Nanda menggeleng, "Kamu bisa lakuin itu tiap hari kalo kamu udah jadi istri aku nanti Sayang."

Dera sempat speechless, ia coba mengalihkan pembicaraan di tengah kegugupannya.

"Eh iya Nan, aku udah dapet email laporan keadaan kantor selama kita di sini. Kamu mau periksa emailnya? Biar aku kirim ke email kamu ya!"

Nanda tak menjawab Dera, ia justru turun dari ranjangnya dan mendekat ke arah Dera. Nanda menyentuh tangan Dera dengan lembut, ia pun mencium punggung tangan Dera.

"Aku dah bilang kan, selama kita di sini, kita gak akan mikirin masalah kerjaan. Kamu lupa?" Nanda beralih mengusap pipi Dera.

"Ma-maaf Nan. Aku--"

"Sstt.. Udah lah, gapapa. Hm, kamu udah sarapan?"

"Udah."

"Oke, ehm calon mertua aku--eh maksudnya orang tua kamu gimana?"

"Ayah sama ibu aku baik-baik aja. Mereka udah sarapan, sekarang mereka masih di kamarnya."

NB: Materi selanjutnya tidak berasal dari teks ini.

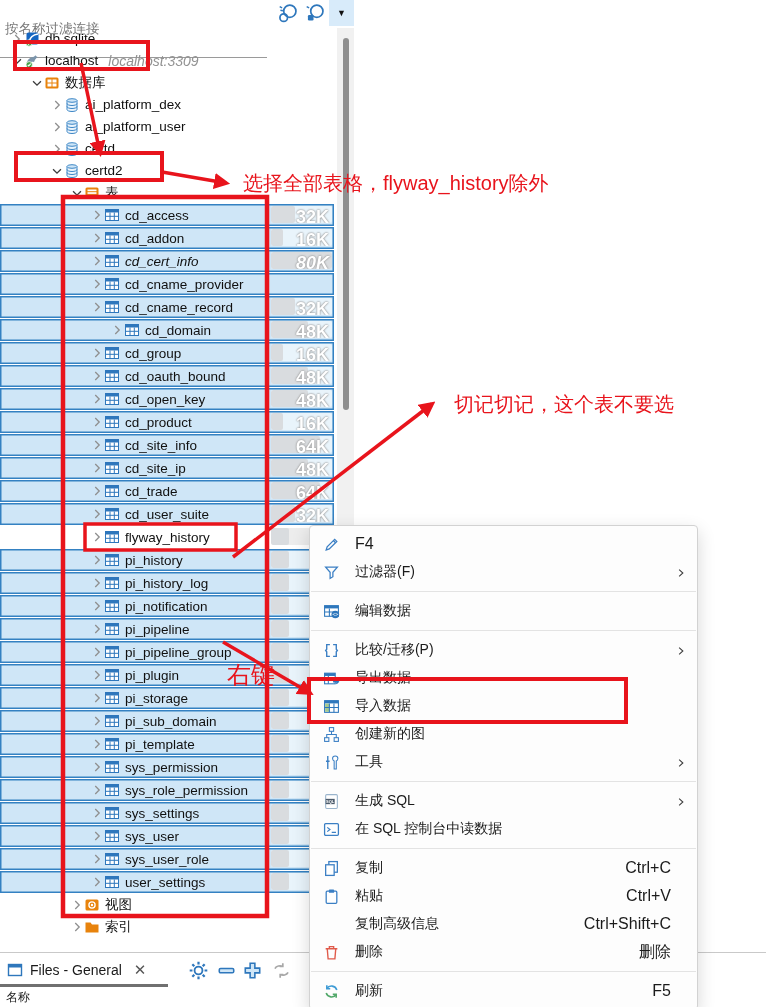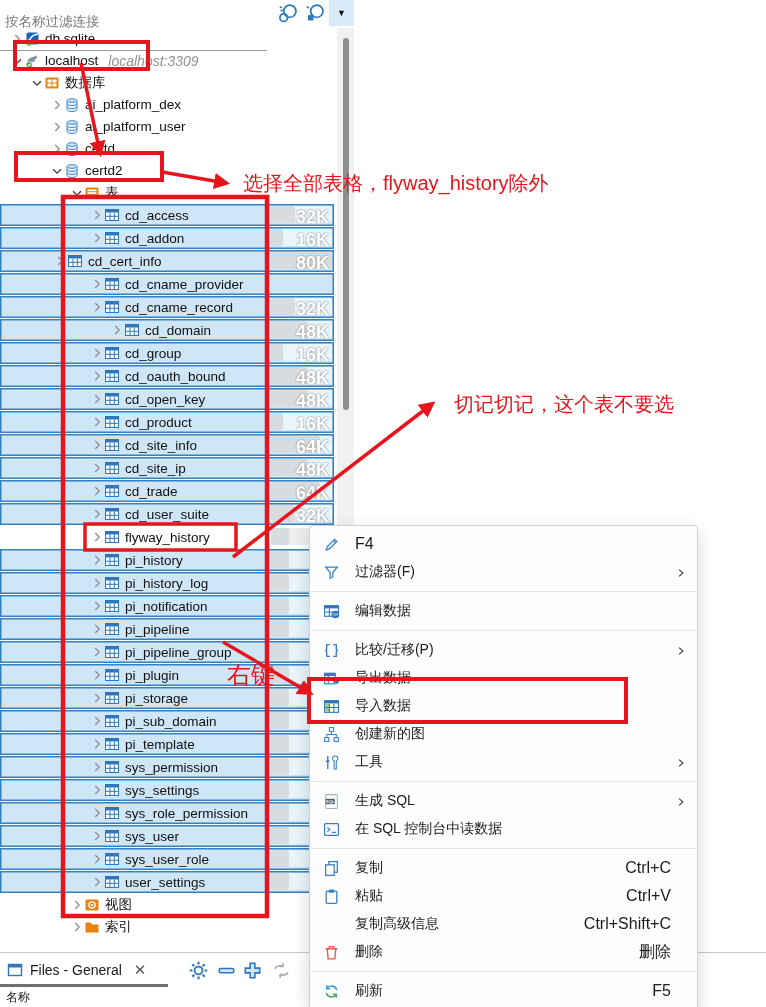"按名称过滤连接" .filter-input { top: 9px -> 16px }
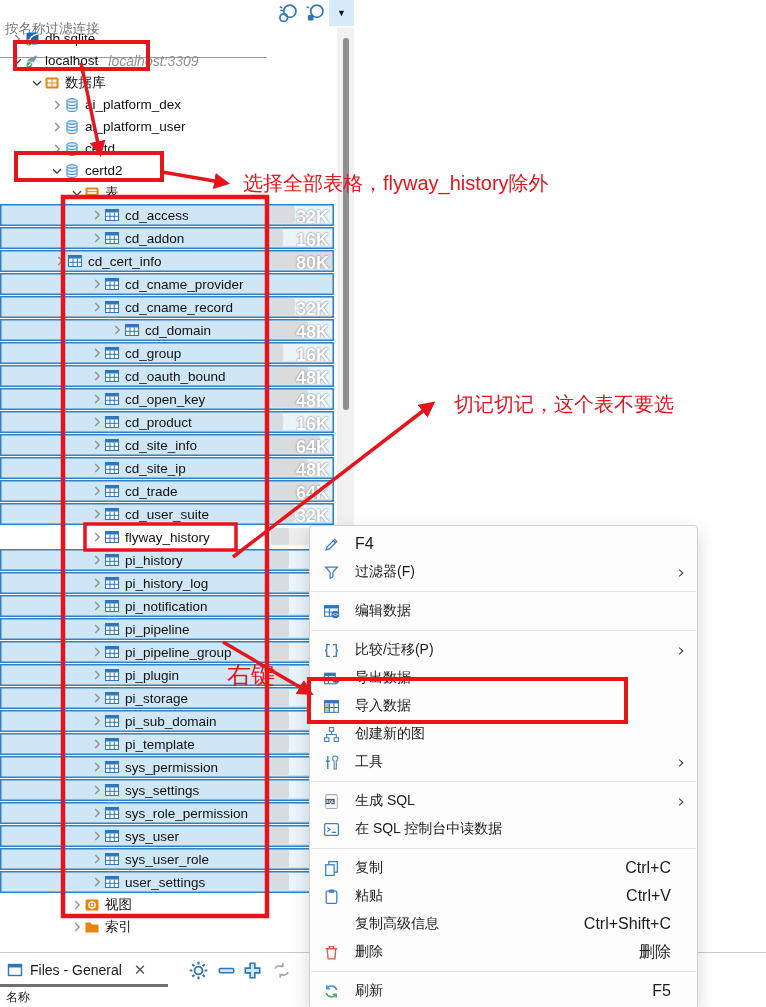"cd_cert_info" div.trow { font-style: none -> italic; padding-left: 53px -> 90px }
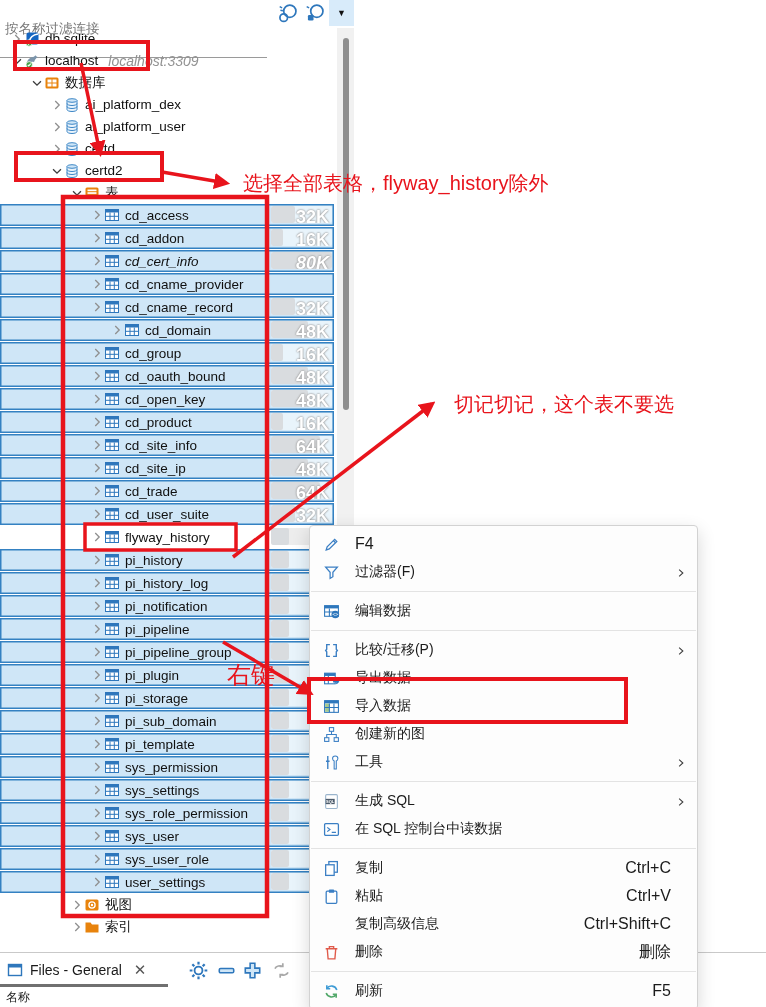"sys_settings" div.trow { order: before "sys_role_permission" -> after "sys_role_permission" }
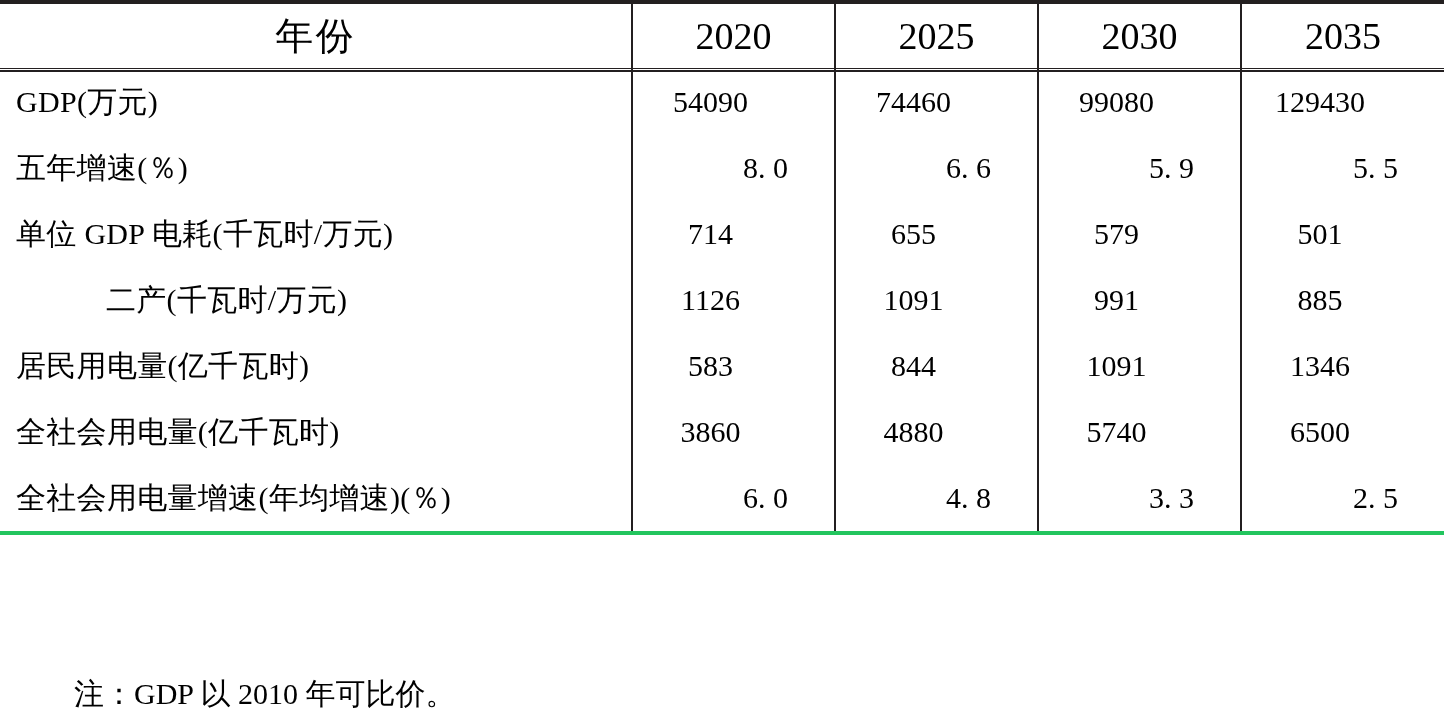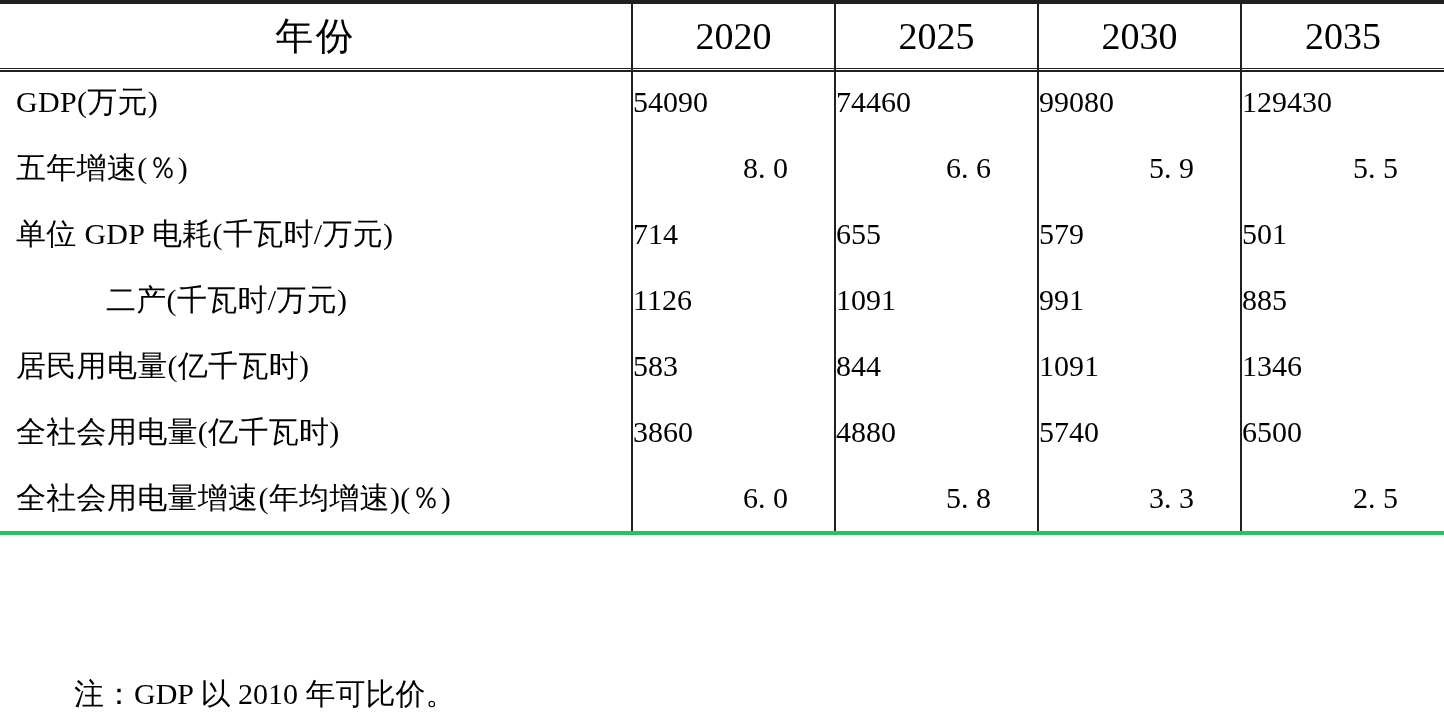"54090" .num { text-align: none -> center }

"Hmm.. Bagus deh. Ehm, Sayang.. Makasih buat semuanya ya! Kalo gitu aku mandi dulu, baru aku sarapan. Setelah itu, aku mau ajak kamu sama keluarga kamu jalan-jalan."

"Lagi?"

"Iya dong. Kenapa memangnya? Kamu gak suka? Sayang, masih banyak tempat indah yang bisa kita eksplor di sini. Hm, atau kamu penginnya kita jalan berdua aja ya?"

"Hah--"

"Tenang aja, kalo memang kamu maunya gitu, aku nanti akan siapin sesuatu buat orang tua kamu, terus kita bisa deh kencan romantis berdua! Okee.."

"Nanda, siapa yang mau .... Nan, dengerin dulu!"

Nanda tak menggubris perkataan Dera, ia sengaja segera pergi ke kamar mandi. Kadang Dera merasa CEO tampan nan romantis itu bisa jadi sangat menyebalkan.